Across all of the records below, determine the number of lines containing the string "tail"; reply with that number only.
——
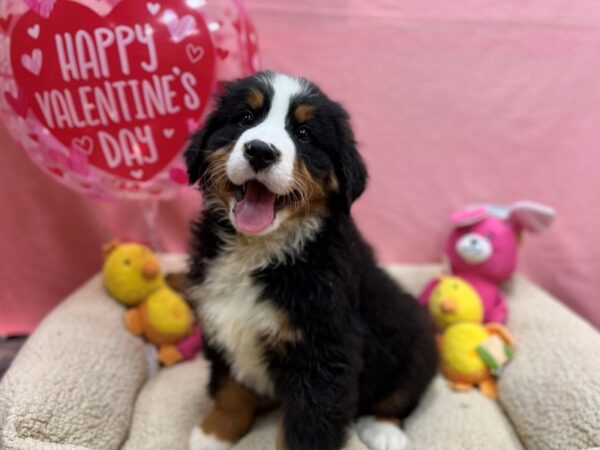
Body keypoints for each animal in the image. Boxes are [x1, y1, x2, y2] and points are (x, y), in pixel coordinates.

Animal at [183, 71, 436, 450]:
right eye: (245, 118)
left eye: (303, 133)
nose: (260, 150)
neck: (257, 249)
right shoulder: (221, 320)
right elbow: (230, 388)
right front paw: (214, 434)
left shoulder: (324, 351)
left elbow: (306, 428)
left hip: (413, 340)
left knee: (401, 395)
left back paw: (384, 430)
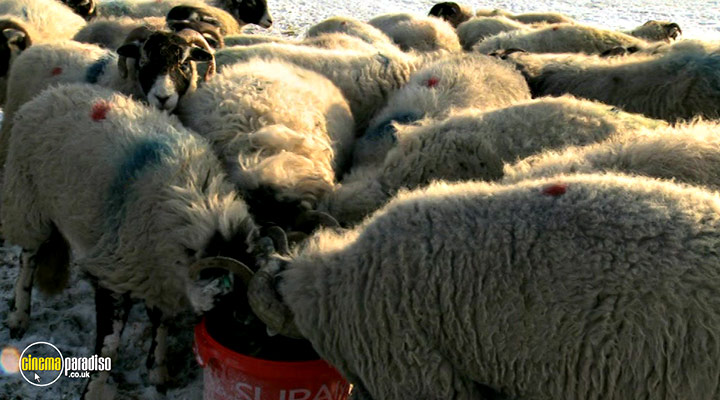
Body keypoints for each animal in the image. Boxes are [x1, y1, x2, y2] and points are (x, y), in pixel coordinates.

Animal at [4, 83, 264, 398]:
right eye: (235, 312)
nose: (251, 353)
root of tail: (52, 91)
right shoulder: (116, 274)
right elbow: (109, 345)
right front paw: (93, 391)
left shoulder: (159, 273)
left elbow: (161, 322)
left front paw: (158, 371)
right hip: (29, 202)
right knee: (28, 258)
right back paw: (19, 316)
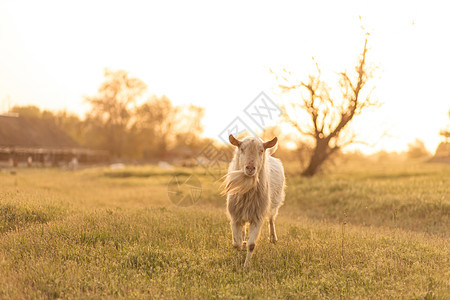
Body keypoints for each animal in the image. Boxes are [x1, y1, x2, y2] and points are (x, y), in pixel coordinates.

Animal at [224, 135, 284, 266]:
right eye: (241, 149)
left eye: (261, 150)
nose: (250, 168)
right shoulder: (235, 217)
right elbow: (236, 243)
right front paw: (238, 255)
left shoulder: (257, 218)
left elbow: (251, 245)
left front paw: (246, 266)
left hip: (274, 204)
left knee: (271, 219)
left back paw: (273, 238)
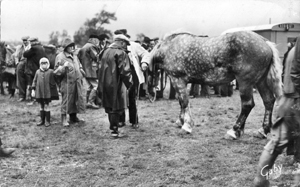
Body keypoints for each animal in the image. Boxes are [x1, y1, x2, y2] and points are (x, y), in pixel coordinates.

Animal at [149, 30, 282, 139]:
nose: (153, 91)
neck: (169, 47)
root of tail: (265, 42)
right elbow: (181, 103)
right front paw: (180, 121)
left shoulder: (178, 79)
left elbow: (184, 102)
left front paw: (186, 125)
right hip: (260, 81)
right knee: (268, 101)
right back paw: (262, 130)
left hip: (245, 82)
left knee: (247, 105)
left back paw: (234, 131)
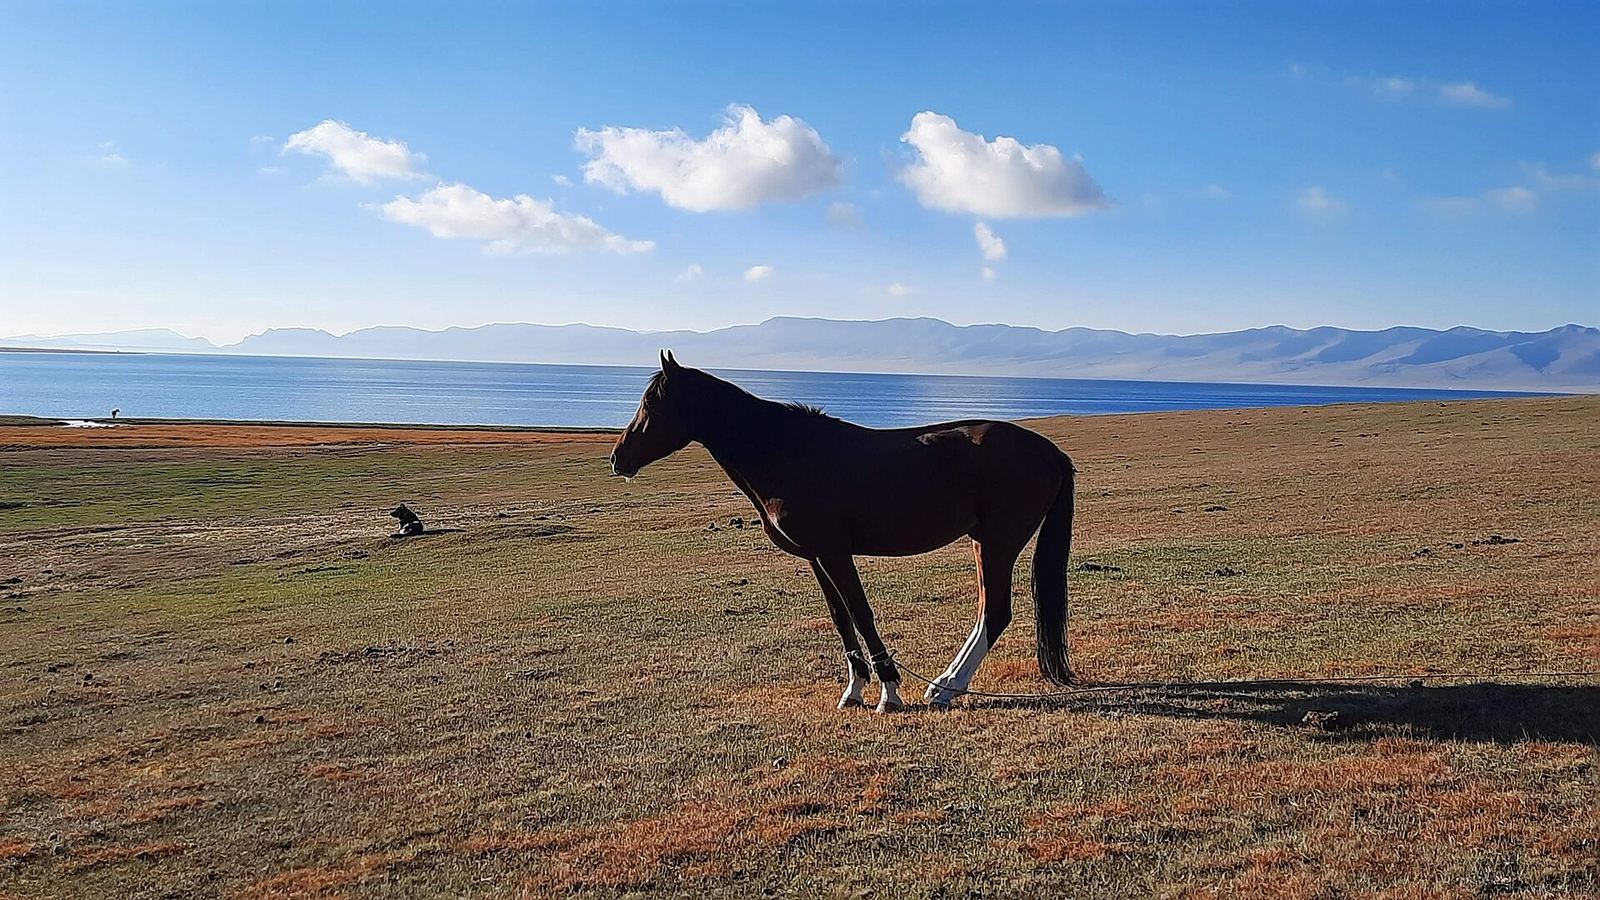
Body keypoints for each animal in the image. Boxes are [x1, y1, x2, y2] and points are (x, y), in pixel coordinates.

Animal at [610, 352, 1076, 712]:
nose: (617, 459)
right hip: (983, 541)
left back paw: (946, 688)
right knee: (985, 614)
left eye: (651, 402)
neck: (790, 453)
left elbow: (861, 613)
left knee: (995, 613)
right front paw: (854, 690)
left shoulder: (836, 551)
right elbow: (840, 617)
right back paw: (943, 684)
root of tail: (1047, 450)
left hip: (999, 542)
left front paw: (889, 693)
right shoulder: (817, 555)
——
Result for this task: 3